Изменить размер шрифта - +
Словно раскрылись

человеческие глаза, и они увидели то, что не могло даже присниться: чистые геометрические формы. Не круглый лист, не треугольный камень, а круг

и треугольник - линию и точку в самых разнообразных сочетаниях. И кроме линий простых, двойных, зигзагообразных, изломанных под разными углами,

появились еще и квадраты, овалы и пирамиды. До неузнаваемости изменилась и сама линия. Теперь она падала на мокрую глину пучками, связками,

тончайшим излучением, елочками и крестиками. Вот, вероятно, именно так на горлышке пузатого горшка - сколько же десятков тысячелетий прошло с

той поры? - зародилась под пальцами мастера прекрасная и почти волшебная абстракция орнамента, к которому мы ныне так привыкли, что даже не

замечаем его.
     Под пальцами мастера! Я ведь употребил неточное слово. В том-то и дело, что творцом орнамента был не мастер, а мастерица. Не мужчина, а

женщина. По отпечаткам пальцев, что сохранились на стенках посуды, ученые пришли к выводу: посуду лепила женщина. Вероятно, так и должно быть.

Всякому свое. Мужчины каждый день видели смерть лицом к лицу, и была она то медведем, то пещерным львом. Орнамент прельщал таких охотников

меньше всего. Вряд ли они понимали даже смысл и красоту всех этих черточек и ямочек. Слишком уж это было мелко и несерьезно, что-то вроде бус и

ожерелья. Мужчины приходили к огню усталые и потные, покрытые своей и чужой кровью. В час отдыха они вырезали на куске кости одиноких мамонтов,

бодающихся бизонов, гигантского оленя с откинутыми рогами. Вырезали они и самих женщин. Даже не вырезали, а высекали из кости и камня так, чтоб

их можно было покрепче зажать в кулак. Это были прекрасные объемные животные с могучими бедрами, с телом, разделенным на круги и треугольники.

Даже теперь радостно глядеть на эти каменные цветки - неповторимых палеолитических Венер.
     Вот так и возникло два этих течения - конкретное и абстрактное. Так они и существовали десятки тысячелетий, каждое в своей области, одно на

горлышке сосуда, другое на кости и на стене пещеры, не отрицая и не трогая друг друга.
     Здесь нужно оговориться. Я пишу не об абстрактном искусстве, а об абстракции в искусстве, а это совсем разные вещи. Я убежден, что

современный абстракционизм вырос совсем не из орнамента.
     Первобытный человек - homo primigenius - "человек первородный", как почтительно называет его наука, был существом положительным и реальным.

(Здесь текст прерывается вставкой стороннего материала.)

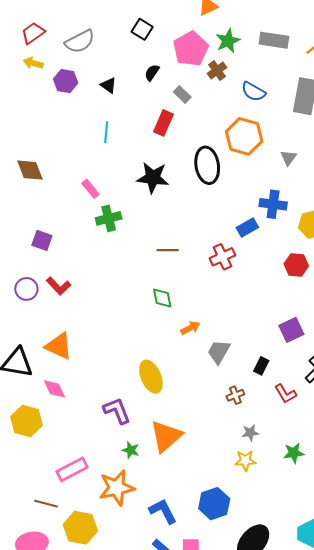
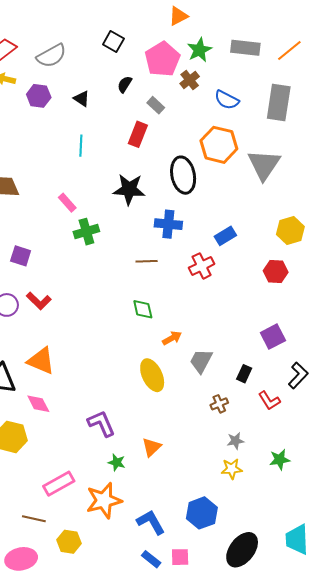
gray triangle: (288, 158) -> (264, 165), size x2.0
blue cross: (273, 204) -> (168, 224), moved
yellow ellipse: (151, 377) -> (152, 375), moved
orange triangle: (166, 436) -> (152, 447), size x0.6
yellow hexagon: (80, 528) -> (69, 542), size x0.7

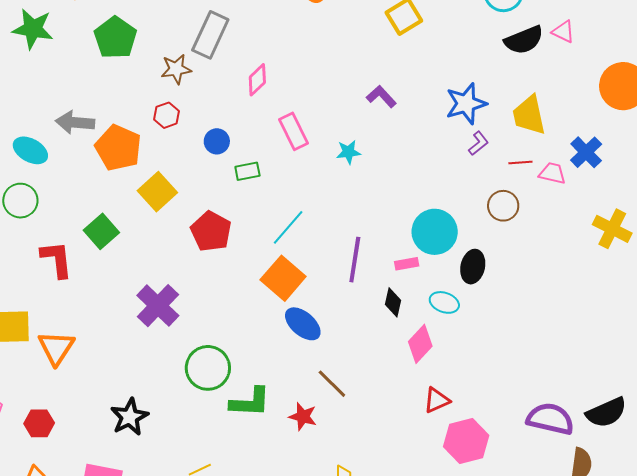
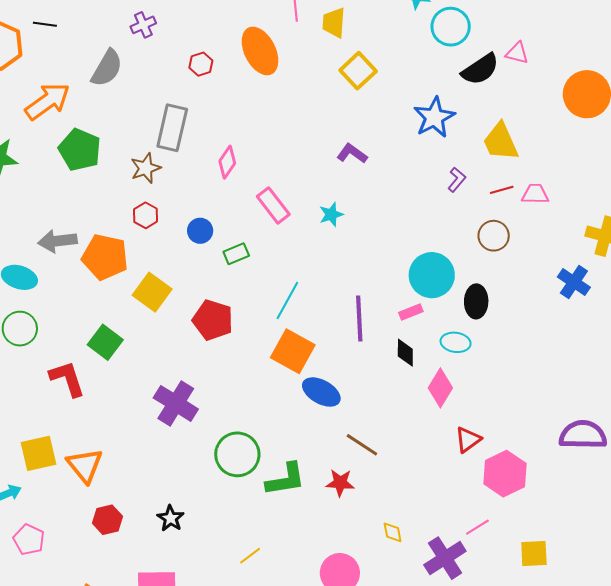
blue star: (466, 104) -> (434, 117), moved
blue cross: (586, 152) -> (574, 282), moved
black star: (130, 417) -> (171, 518), size x0.7
red hexagon: (39, 423) -> (107, 520), moved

Красоту он понимал как меру и число, гармонию и соразмерность. Он подмечал эту гармонию и на коже раздавленной им гадюки (ведь и на ее чешую

тоже кто-то нанес гребенчатый орнамент), в расстановке листьев на стебле, в весеннем звоне капели, в окраске и пятнах на крыльях бабочек, в

смене дня и ночи, зимы и лета. По закону этой же четности и рассчитаны созданные им орнаменты. А абстракционизм пуще всего боится равновесия.

Отразите его в зеркалах, и он сразу же умрет, превратившись в обыкновенную обойную ткань. Если великий кроманьонец уравновесил мир на горлышке

сосуда, то художник XX века взорвал его динамитом и атомом, пропустил через мясорубку и то, что осталось, полными пригоршнями ляпнул на полотно.

И оказались на полотне сгустки цветов, тени вещей, осколки форм. И опять надо звать кроманьонца, чтоб слепить из дымящихся, растерзанных кусков

мира тихую, чуть слышную мелодию каменного века.
     Я это впервые ясно почувствовал, рассматривая коллекции Кастанье. И еще мне очень нравились и сосуды сами по себе. Человек меди и бронзы

был величайшим мастером своего дела.